Across the Pond

A student perspective on study abroad

Madison Schmid

Madison Schmid at Stonehenge between classes at Queen Mary University of London in spring 2015. (Photo provided)

I have maintained a dream for studying abroad since I lived in Europe for two years as a young child. I was more than ready to travel throughout the continent and meet new friends, but I encountered some challenges that were clearly not in my line of sight when I arrived in London. These experiences included adapting to the education process and methodology in the United Kingdom, managing my newfound independence and managing my time effectively, embracing the plethora of cultures and diversity, and acclimating to the academic rigor of my new school.

The learning process in London introduced several major differences from my experiences at Purdue’s West Lafayette campus. At Queen Mary University of London, I had only two hours of class a week (a lecture and a smaller break-out class) per subject and I was expected to study outside of class for approximately eight hours per class per week. I have had to complete readings as well as develop my own opinions on these topics. A critical part of the learning experience in London is the expectation that students develop a high level of multilayered, independent thinking. I have enjoyed reading not only textbooks but also recently published articles about the contemporary topics we discussed in class. We were able to examine theories that are generally accepted in the academic world as well as theories that are highly controversial.

While in England, I learned how to be more independent and self-reliant. In the United States, my professors stress office hours and offering assistance during class lectures. In London, however, it is assumed that you will reach out for help if you need it. Attendance is not checked in major lectures, but if you miss class, it is a given that you will make up all the work on your own time.

I also learned independence in a nonacademic setting. For example, being from the Midwest, I found the public transportation system quite new. Unlike in the United States where everyone has their own cars, it is extremely common in London to use the underground, buses and other forms of public transportation. I felt incredibly empowered the day I was able to go from the East End to the West End without asking for help. Though it may seem a small hurdle to overcome, the sense of liberation and accomplishment felt fantastic!

Having lived abroad at a younger age, I thought I knew a lot about cultural diversity, but going to school at the university level in an international city such as London shed a new light on my historical perspectives. In all of my classes, at least five different countries were represented. This was an invaluable experience that I don’t think I could have had without studying abroad. With various global socio-political and economic events occurring in real time, the cultural differences between Western and Eastern countries represented by my classmates made it interesting to talk about different business topics. For example, I learned there are significant variances in how discipline is managed in the workplace and how companies approach globalization and business strategies. As a business major, these diverse cultural experiences have provided lessons that I will leverage for years following graduation from the Krannert School of Management.

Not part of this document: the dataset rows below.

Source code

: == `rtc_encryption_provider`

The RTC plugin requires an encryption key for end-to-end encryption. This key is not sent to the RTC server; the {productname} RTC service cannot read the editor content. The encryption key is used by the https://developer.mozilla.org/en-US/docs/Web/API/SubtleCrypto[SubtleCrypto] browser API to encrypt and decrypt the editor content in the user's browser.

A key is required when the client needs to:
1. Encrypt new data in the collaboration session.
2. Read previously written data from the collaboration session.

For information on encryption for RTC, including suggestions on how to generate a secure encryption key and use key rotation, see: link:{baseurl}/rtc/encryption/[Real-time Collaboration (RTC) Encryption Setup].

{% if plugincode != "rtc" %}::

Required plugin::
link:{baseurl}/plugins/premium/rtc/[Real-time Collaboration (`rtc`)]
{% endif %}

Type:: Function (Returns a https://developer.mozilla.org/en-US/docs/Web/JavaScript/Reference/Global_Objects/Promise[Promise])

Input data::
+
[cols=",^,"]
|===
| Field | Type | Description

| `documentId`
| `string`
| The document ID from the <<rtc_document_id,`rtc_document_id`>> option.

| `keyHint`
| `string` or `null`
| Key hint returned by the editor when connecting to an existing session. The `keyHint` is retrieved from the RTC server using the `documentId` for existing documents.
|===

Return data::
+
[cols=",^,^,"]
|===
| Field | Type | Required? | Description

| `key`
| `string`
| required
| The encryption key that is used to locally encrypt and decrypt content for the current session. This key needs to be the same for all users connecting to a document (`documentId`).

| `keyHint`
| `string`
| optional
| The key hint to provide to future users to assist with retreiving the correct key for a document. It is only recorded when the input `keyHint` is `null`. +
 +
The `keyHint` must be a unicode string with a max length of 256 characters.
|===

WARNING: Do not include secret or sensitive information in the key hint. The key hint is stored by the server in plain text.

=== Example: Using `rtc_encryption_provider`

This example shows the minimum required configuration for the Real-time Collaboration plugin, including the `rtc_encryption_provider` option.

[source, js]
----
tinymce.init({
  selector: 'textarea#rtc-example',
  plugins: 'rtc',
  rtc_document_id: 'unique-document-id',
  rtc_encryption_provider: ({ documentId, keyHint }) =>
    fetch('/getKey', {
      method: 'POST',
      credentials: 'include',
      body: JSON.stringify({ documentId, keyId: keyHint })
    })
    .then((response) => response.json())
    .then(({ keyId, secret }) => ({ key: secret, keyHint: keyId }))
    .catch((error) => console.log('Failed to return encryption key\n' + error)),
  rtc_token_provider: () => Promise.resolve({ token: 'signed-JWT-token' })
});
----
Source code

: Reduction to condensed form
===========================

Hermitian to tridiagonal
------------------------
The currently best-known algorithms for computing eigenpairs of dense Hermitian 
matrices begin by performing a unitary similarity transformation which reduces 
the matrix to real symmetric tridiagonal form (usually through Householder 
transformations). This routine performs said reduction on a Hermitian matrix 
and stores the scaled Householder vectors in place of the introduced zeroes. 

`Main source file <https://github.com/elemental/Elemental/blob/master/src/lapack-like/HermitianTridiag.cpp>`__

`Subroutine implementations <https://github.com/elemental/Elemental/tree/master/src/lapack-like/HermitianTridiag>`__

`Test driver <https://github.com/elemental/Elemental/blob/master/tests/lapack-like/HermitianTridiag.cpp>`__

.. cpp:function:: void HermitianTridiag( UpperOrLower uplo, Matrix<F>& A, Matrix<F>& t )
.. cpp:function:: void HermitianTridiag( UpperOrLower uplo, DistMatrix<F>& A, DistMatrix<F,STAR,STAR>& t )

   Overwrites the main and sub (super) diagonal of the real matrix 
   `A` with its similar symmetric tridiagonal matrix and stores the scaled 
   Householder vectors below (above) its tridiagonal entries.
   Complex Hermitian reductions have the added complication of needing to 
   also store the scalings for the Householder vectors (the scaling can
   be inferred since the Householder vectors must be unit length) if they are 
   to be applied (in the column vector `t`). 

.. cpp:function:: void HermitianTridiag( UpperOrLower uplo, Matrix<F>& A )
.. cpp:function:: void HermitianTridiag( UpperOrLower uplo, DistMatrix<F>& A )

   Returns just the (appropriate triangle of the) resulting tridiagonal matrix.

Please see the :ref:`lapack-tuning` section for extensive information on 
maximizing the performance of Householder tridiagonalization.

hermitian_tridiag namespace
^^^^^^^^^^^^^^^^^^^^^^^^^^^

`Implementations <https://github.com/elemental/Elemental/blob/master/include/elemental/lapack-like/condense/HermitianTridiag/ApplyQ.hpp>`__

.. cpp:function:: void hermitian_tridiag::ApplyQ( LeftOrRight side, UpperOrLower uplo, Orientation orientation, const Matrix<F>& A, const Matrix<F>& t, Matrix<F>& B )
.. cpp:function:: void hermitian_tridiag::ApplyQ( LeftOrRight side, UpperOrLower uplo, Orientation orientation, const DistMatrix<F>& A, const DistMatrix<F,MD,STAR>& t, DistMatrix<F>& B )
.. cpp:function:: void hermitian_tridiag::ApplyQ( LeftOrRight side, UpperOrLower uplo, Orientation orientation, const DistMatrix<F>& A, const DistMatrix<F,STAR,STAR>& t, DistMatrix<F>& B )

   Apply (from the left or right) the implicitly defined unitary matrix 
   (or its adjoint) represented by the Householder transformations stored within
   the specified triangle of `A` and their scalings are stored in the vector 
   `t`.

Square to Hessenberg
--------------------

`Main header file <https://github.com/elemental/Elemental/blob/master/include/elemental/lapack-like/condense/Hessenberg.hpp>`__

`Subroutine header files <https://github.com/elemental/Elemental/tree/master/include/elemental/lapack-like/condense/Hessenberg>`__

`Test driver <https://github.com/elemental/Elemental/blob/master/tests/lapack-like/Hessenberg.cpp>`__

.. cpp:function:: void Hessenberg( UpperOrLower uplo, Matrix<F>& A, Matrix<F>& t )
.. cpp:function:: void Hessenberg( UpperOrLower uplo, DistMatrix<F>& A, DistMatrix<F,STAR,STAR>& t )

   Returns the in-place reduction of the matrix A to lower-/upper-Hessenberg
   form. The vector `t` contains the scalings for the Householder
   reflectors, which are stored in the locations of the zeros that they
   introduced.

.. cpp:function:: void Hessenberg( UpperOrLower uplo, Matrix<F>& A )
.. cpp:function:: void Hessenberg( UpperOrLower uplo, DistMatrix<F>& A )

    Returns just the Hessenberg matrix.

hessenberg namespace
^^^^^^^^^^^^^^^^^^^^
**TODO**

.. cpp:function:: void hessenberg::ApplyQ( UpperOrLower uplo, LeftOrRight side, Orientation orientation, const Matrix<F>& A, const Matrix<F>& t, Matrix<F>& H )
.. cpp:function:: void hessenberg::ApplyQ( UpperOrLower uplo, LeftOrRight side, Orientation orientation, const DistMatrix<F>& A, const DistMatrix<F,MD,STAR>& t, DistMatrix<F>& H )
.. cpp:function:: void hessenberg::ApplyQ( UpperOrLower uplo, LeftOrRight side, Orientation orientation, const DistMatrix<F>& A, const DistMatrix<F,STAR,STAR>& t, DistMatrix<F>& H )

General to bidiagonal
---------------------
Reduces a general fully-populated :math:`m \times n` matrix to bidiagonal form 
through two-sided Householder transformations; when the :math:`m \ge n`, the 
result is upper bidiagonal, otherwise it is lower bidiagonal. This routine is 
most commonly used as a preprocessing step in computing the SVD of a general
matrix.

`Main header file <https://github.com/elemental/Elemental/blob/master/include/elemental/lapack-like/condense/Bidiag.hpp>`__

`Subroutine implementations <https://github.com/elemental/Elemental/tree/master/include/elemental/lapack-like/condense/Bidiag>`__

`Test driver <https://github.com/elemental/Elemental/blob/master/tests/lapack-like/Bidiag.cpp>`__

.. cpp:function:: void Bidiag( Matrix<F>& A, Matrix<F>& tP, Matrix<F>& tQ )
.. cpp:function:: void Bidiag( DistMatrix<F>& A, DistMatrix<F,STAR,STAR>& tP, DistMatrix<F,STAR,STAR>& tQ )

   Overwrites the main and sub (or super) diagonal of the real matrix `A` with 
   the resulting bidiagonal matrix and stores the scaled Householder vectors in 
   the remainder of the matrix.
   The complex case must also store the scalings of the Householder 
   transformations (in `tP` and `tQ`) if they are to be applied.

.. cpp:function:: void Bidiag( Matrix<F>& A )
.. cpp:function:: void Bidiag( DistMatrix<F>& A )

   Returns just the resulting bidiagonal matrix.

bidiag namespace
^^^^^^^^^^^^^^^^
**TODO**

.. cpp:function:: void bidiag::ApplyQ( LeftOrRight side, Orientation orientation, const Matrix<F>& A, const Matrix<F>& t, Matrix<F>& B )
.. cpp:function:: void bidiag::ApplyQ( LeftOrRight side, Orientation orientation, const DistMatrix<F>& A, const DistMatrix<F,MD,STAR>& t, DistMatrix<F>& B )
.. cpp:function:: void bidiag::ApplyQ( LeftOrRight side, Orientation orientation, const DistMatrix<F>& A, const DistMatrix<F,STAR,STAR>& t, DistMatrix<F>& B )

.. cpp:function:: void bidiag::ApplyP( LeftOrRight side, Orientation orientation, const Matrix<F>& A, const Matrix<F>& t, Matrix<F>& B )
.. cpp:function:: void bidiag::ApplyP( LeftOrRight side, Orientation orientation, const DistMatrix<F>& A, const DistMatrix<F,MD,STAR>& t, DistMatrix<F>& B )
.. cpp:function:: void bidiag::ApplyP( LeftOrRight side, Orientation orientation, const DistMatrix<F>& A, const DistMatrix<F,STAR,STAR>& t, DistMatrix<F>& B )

Finally, studying abroad taught me to be more mature academically. Traveling and exploring a new environment provided a natural distraction to focusing on academics. I learned how to prioritize my goals. I developed the ability to be more productive with my limited amount of time to assure I allotted the appropriate amount for studying and classwork. I learned how to self-sufficiently teach myself topics that were introduced in class.

Instructors at Queen Mary’s expect you to not only know the theories, but also how to apply them. We were expected to use our insights and critical thinking to identify when a theory might fall short or be limited in certain situations. Academics in the United Kingdom are driven by more than just memorization. The definition of academic success is more about learning to think for yourself and to fully develop your insights as to why you think the way you do. At the same time, emphasis was placed on the practical application of the lessons to real life and how we will implement them as future managers.

Overall, this experience has made me grow as an individual and a student. Studying abroad has affected me in more ways than I can express and has helped me learn hard and soft skills that will be priceless in the business and managerial setting.